─── Dataset records

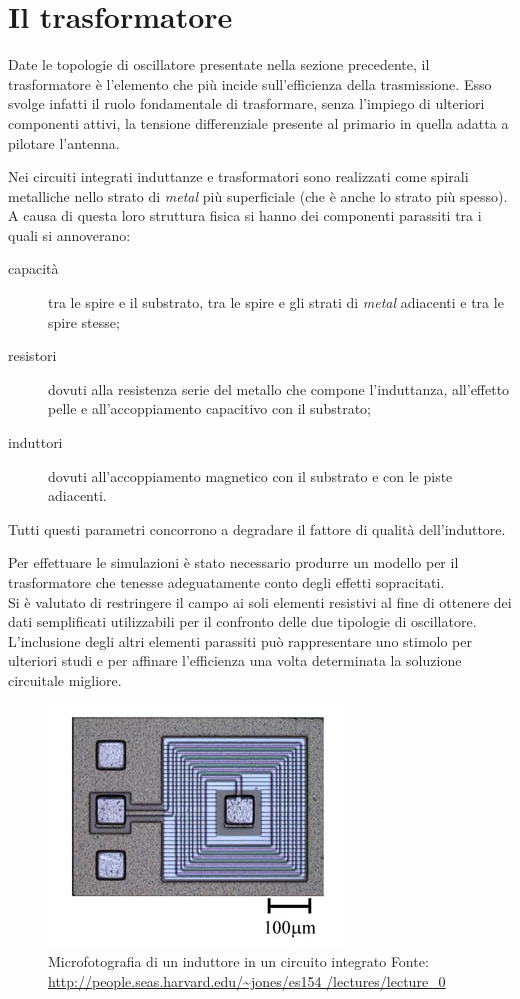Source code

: \documentclass[a4paper, 12pt]{memoir}
\begin{document}
\section{Il trasformatore}
Date le topologie di oscillatore presentate nella sezione precedente, il
trasformatore è l'elemento che più incide sull'efficienza della trasmissione.
Esso svolge infatti il ruolo fondamentale di trasformare, senza l'impiego di
ulteriori componenti attivi, la tensione differenziale presente al primario in
quella adatta a pilotare l'antenna\cite{Neviani14}.

Nei circuiti integrati induttanze e trasformatori sono realizzati come
spirali metalliche nello strato di \emph{metal} più superficiale (che è anche
lo strato più spesso).\\
A causa di questa loro struttura fisica si hanno dei componenti parassiti tra i
quali si annoverano\cite[pp. 431-455]{RazaviRF}:
\begin{description}
\item[capacità] tra le spire e il substrato, tra le spire e gli strati di
	\emph{metal} adiacenti e tra le spire stesse;
\item [resistori] dovuti alla resistenza serie del metallo che compone
	l'induttanza, all'effetto pelle e all'accoppiamento capacitivo con il
	substrato;
\item [induttori] dovuti all'accoppiamento magnetico con il substrato e con le 
	piste adiacenti.
\end{description}
Tutti questi parametri concorrono a degradare il fattore di qualità
dell'induttore.

Per effettuare le simulazioni è stato necessario produrre un modello per il
trasformatore che tenesse adeguatamente conto degli effetti sopracitati.\\
Si è valutato di restringere il campo ai soli elementi resistivi al fine di
ottenere dei dati semplificati utilizzabili per il confronto delle due
tipologie di oscillatore. L'inclusione degli altri elementi parassiti può
rappresentare uno stimolo per ulteriori studi e per affinare l'efficienza una
volta determinata la soluzione circuitale migliore.
\begin{figure}[h]
\centering
\includegraphics[height=0.2\textheight]{images/ic_inductor.JPG}
\caption{Microfotografia di un induttore in un circuito integrato
	\hspace{\textwidth} %
	\footnotesize{Fonte: \url{http://people.seas.harvard.edu/~jones/es154
	/lectures/lecture_0}}}
\end{figure}
\end{document}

──────

In the answer, the entries should be restated verbatim, with all pictures omitted.

Answer area:
Source code

: \documentclass[a4paper, 12pt]{memoir}
\begin{document}
\section{Il trasformatore}
Date le topologie di oscillatore presentate nella sezione precedente, il
trasformatore è l'elemento che più incide sull'efficienza della trasmissione.
Esso svolge infatti il ruolo fondamentale di trasformare, senza l'impiego di
ulteriori componenti attivi, la tensione differenziale presente al primario in
quella adatta a pilotare l'antenna\cite{Neviani14}.

Nei circuiti integrati induttanze e trasformatori sono realizzati come
spirali metalliche nello strato di \emph{metal} più superficiale (che è anche
lo strato più spesso).\\
A causa di questa loro struttura fisica si hanno dei componenti parassiti tra i
quali si annoverano\cite[pp. 431-455]{RazaviRF}:
\begin{description}
\item[capacità] tra le spire e il substrato, tra le spire e gli strati di
	\emph{metal} adiacenti e tra le spire stesse;
\item [resistori] dovuti alla resistenza serie del metallo che compone
	l'induttanza, all'effetto pelle e all'accoppiamento capacitivo con il
	substrato;
\item [induttori] dovuti all'accoppiamento magnetico con il substrato e con le 
	piste adiacenti.
\end{description}
Tutti questi parametri concorrono a degradare il fattore di qualità
dell'induttore.

Per effettuare le simulazioni è stato necessario produrre un modello per il
trasformatore che tenesse adeguatamente conto degli effetti sopracitati.\\
Si è valutato di restringere il campo ai soli elementi resistivi al fine di
ottenere dei dati semplificati utilizzabili per il confronto delle due
tipologie di oscillatore. L'inclusione degli altri elementi parassiti può
rappresentare uno stimolo per ulteriori studi e per affinare l'efficienza una
volta determinata la soluzione circuitale migliore.
\begin{figure}[h]
\centering
\includegraphics[height=0.2\textheight]{images/ic_inductor.JPG}
\caption{Microfotografia di un induttore in un circuito integrato
	\hspace{\textwidth} %
	\footnotesize{Fonte: \url{http://people.seas.harvard.edu/~jones/es154
	/lectures/lecture_0}}}
\end{figure}
\end{document}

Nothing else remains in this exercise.